Separation agreements can't contract away bankruptcy protections

I recently negotiated a separation agreement in a divorce in which the opposing attorney insisted on inserting a clause that on its face prevented the parties from receiving the benefit of bankruptcy laws if one of them filed a bankruptcy petition in federal court. The clause that she tried to insert was as follows:


"Each Party agrees that neither shall attempt in any way to discharge any obligations contained in this Agreement in bankruptcy proceedings, and that in the event that s/he does, any discharge in bankruptcy for any such obligations shall have no effect upon his/her responsibility as contained in the Agreement. The obligations of the Parties set forth in this Agreement shall survive and supersede any subsequent discharge in bankruptcy.
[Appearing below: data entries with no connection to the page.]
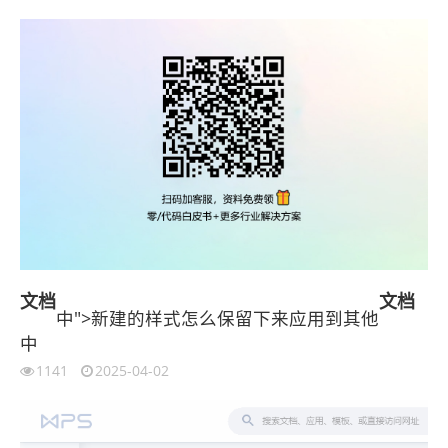
文档
文档
中">新建的样式怎么保留下来应用到其他
中
1141
2025-04-02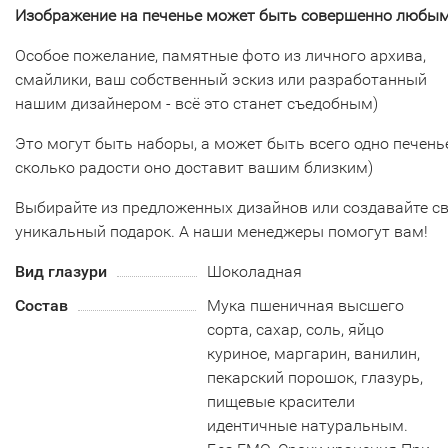
Изображение на печенье может быть совершенно любым
Особое пожелание, памятные фото из личного архива,
смайлики, ваш собственный эскиз или разработанный
нашим дизайнером - всё это станет съедобным)
Это могут быть наборы, а может быть всего одно печенье
сколько радости оно доставит вашим близким)
Выбирайте из предложенных дизайнов или создавайте с
уникальный подарок. А наши менеджеры помогут вам!
Вид глазури
Шоколадная
Состав
Мука пшеничная высшего
сорта, сахар, соль, яйцо
куриное, маргарин, ванилин,
пекарский порошок, глазурь,
пищевые красители
идентичные натуральным.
The filing Party shall indemnify and hold harmless the non-filing Party from any and all losses suffered as a result of the bankruptcy proceeding, including costs and legal fees."

In my opinion, this clause is illegal in that it violates federal law and is unethical because it misleads the parties and can cause them to litigate frivolous issues in the event of a bankruptcy filing by a party.

Bankruptcy law is established by federal law. While it may incorporate state law and even look to state law for various elements of the overall bankruptcy scheme, on the issue of a party's ability to file bankruptcy and the effect of filing a bankruptcy petition, these are within the exclusive jurisdiction of federal law. State court judges in family court have no ability to take away a party's right to file bankruptcy or to restrict the effect of such a filing. The parties also lack the power to contract away bankruptcy rights. If an individual could contract away bankruptcy rights then every contract would contain an anti-bankruptcy clause.

In some regards, bankruptcy law protects obligations created by Family Court in a divorce. Child support and alimony are domestic support obligations which are protected categories of debt. Property division does not receive protection under bankruptcy law. The proposed clause does not effect child support or alimony as these are already protected would not be effected by a contract clause that caused separation agreements to survive bankruptcy. This clause is aimed solely at property division.

In the case of In re Kroen, the court addressed a similar clause. The court found that the clause violated bankruptcy law and could not be enforced. The court found that this clause violated public policy. There are are long line of federal cases that hold that an agreement to make contracts non-dischargeable in bankruptcy are void as they all offend the public policy of promoting a fresh start for individual debtors.

Since the proposed clause is illegal and void under bankruptcy law, it can never be given any enforcement in either state or federal court. As such, the only possible purpose of the proposed clause is to make the parties think that property division in a divorce is non-dischargeable under bankruptcy law. In other words, the purpose is to mislead the parties into an incorrect understanding of the law. This is a violation of the ethical rules that lawyers follow.

The Rules of Professional Conduct for Lawyers prohibit lawyers from engaging in conduct involving dishonesty, fraud, deceit or misrepresentation or conduct that is prejudicial to the administration of justice. The proposed clause would mislead parties into thinking that they can file litigation in bankruptcy court and prevent the discharge in bankruptcy of property division obligations. Such a misleading action is conduct that involves misrepresentation. Since it encourages frivolous litigation it is also prejudicial to the administration of justice.

Drafting a separation agreement is a complicated process. People getting divorced should consult an lawyer experienced in family law before signing a separation agreement.